Generell gehe ich davon aus, dass diejenigen, die es schon schwach haben, das Schuldgefühl loswerden wollen. Aber die Reste des Gewissens verhindern die endgültige Entscheidung, über Leichen zu gehen, um die eigenen Ziele zu erreichen. Aber Menschen, die wirklich unter Schuldgefühlen leiden, werden mit einem ganz anderen Anliegen zu einem Psychotherapeuten kommen. Zum Beispiel so: "Ich habe nicht genug versucht und sie sind immer noch unzufrieden mit mir - bei der Arbeit, in der Familie." Oder: "Ich bin eine schlechte Hausfrau, Ehefrau und Mutter. Wie kann ich besser werden?" Zum Therapeuten kommen Leute, die sich grob gesagt fünf Kopeken geliehen haben, bereits hundert Rubel zurückgegeben haben, aber den Therapeuten bitten, ihnen zu helfen, ein paar zusätzliche Millionen in ihren Taschen zu finden, um den Rest der imaginären Schulden in Zinsen zu verteilen. Das heißt, zusätzlich zu echter, oft unbedeutender Schuld (und wir alle sind, ich wiederhole, keine Engel) hat ein Mensch das Bedürfnis, sich fast für die Tatsache seiner Existenz zu entschuldigen.

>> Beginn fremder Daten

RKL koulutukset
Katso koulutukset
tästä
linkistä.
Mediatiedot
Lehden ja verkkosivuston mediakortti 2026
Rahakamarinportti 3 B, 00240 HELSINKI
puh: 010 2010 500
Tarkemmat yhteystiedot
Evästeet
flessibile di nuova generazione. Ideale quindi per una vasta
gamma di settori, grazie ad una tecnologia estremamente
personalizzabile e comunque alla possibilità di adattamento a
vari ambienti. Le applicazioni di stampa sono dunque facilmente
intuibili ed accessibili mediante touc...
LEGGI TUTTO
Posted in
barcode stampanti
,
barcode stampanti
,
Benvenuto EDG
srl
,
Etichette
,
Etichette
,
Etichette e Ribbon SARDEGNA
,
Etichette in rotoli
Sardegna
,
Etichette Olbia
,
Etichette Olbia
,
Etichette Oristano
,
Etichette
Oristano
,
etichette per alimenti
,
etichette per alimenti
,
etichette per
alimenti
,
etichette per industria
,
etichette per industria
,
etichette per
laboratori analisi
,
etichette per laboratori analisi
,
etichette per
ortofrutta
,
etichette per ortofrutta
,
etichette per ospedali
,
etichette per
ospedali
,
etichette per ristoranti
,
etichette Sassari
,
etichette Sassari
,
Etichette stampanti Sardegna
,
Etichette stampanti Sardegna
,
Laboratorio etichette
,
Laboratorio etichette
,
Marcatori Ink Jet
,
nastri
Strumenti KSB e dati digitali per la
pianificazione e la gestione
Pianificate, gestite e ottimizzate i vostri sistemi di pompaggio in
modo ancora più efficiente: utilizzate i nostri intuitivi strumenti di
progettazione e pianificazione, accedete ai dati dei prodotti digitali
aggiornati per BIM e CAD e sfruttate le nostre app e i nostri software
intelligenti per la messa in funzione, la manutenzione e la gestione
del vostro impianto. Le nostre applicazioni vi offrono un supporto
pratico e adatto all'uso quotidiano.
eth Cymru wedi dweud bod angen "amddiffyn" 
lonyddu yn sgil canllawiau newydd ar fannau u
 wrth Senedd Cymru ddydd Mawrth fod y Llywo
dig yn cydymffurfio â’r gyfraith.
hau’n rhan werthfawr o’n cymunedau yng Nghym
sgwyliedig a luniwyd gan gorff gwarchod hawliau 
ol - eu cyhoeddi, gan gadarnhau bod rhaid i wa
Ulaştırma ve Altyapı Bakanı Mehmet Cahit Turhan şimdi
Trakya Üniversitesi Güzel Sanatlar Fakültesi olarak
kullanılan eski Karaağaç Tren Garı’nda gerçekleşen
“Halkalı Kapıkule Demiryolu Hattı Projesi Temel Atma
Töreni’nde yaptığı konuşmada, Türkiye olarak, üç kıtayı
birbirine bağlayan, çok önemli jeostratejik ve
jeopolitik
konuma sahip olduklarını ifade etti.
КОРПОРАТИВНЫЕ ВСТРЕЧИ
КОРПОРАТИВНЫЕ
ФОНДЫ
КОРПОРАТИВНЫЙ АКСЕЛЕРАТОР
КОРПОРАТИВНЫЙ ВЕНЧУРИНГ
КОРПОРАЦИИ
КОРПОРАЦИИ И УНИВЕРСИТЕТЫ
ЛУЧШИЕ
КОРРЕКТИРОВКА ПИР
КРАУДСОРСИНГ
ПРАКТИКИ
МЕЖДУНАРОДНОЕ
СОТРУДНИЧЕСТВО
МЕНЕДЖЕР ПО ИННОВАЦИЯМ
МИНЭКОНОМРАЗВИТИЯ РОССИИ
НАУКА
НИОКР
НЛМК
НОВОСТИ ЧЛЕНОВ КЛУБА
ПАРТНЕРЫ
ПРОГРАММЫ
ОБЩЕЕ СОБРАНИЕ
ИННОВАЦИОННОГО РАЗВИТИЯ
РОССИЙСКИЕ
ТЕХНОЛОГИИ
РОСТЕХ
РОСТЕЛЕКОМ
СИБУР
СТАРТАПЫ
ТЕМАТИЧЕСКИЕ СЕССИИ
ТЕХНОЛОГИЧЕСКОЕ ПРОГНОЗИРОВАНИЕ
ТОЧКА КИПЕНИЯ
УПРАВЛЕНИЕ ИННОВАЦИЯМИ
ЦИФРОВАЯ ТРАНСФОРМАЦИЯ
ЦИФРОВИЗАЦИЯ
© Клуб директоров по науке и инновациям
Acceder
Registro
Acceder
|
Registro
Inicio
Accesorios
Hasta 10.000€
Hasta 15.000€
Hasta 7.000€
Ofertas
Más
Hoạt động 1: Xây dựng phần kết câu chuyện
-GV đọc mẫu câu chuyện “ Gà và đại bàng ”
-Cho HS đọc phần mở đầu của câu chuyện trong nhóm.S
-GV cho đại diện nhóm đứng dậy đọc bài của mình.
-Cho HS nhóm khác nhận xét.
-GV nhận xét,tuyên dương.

Psychotherapie lindert Leiden nicht. Aber sie ist durchaus in der Lage, mit der Überlastung umzugehen, die ein Mensch aus verschiedenen Gründen mit sich herumträgt und die zusätzliches Leid verursacht. Schwere Stürme passieren im Leben eines jeden Menschen, und wenn das Schiff nicht überladen ist, hat es eine viel bessere Chance, bei jedem Sturm über Wasser zu bleiben. Das Schuldgefühl ist ein wichtiger Bestandteil unseres Verhaltens und kann nur durch eine ernsthafte Schädigung des Gehirns vollständig beseitigt werden. Was übrigens bei chronischen Vergiftungen zum Beispiel mit psychoaktiven Substanzen oder bei schweren Verletzungen und Erkrankungen der Fall ist. Aber auch ein Übermaß an Schuld, ein Schuldgefühl „für alles in der Welt“ist manchmal Folge einer Fehlfunktion des Gehirns, ein häufiger Begleiter von klinischen Depressionen oder neurologischen Erkrankungen. In diesem Fall ist es unmöglich, auf einen Arzt zu verzichten.

Für diejenigen, die nach der Lektüre dieses Textes vermuten, dass er etwas mehr schuldig als tatsächlich schuldig ist, schlage ich eine einfache, aber etwas riskante Übung vor. Versuchen Sie, eine oder zwei "Sünden" auszuwählen, für die Sie sich schuldig fühlen. Schreiben Sie sie auf Papier, auf Ihren Computer oder gleich hier in die Kommentare. Und beginnen Sie den Satz wie folgt: "Ich möchte …. für das, was ich ihm (ihr) angetan habe, um Verzeihung bitten: …". Beobachten Sie, wie sehr Ihre "Schuldenliste" schrumpft. Denn echter Wein ist immer zielgerichtet und gehaltvoll, im Gegensatz zu Ballast, der auf den Grund zieht.